The question is not whether the polls in South Carolina would draw closer overnight, should Sanders win Iowa and New Hampshire, but rather how much they would tighten.
“If he has definitive wins in both those places, then I would say you could have a new day in South Carolina,” said Congressman Jim Clyburn, who has not endorsed a candidate for president. “But if it’s close and not definitive, I think South Carolina would be a pretty legitimate firewall for Secretary Clinton.”
Clyburn was among the South Carolina Democrats interviewed for this story who agreed that there was “absolutely not” any lingering ill will in the state directed toward President Clinton as a result of his 2008 comments.
With their universal name recognition, and deep and longstanding ties to the African-American community, there is no doubt that the Clintons have an ingrained edge in South Carolina over Sanders, whose core support thus far in the race has come from white liberals.
The common sentiment among Democrats here is that when it comes to connecting in South Carolina, Bernie’s no Barack.

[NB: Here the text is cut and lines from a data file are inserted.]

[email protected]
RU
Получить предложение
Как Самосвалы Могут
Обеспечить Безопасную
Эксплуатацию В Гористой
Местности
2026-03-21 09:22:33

In fact, he’s not even Bill.
“Especially in the South, he remains very, very revered,” Amanda Loveday, a South Carolina-based Democratic strategist, said of Bill Clinton.
Still, one thing about politics that the former president -- the “Comeback Kid” himself -- knows full well is that momentum can change everything.
And so can enthusiasm -- another potential red flag in assessing the durability of Hillary Clinton’s South Carolina edge.
“I’ve talked to people all over South Carolina who say they’re voting for Hillary, but it’s not with the same excitement as it was with Barack Obama,” Loveday said. “I do think there’s a group here -- I wouldn’t call them fair-weather fans --but if they see another leading candidate, they might change their vote.”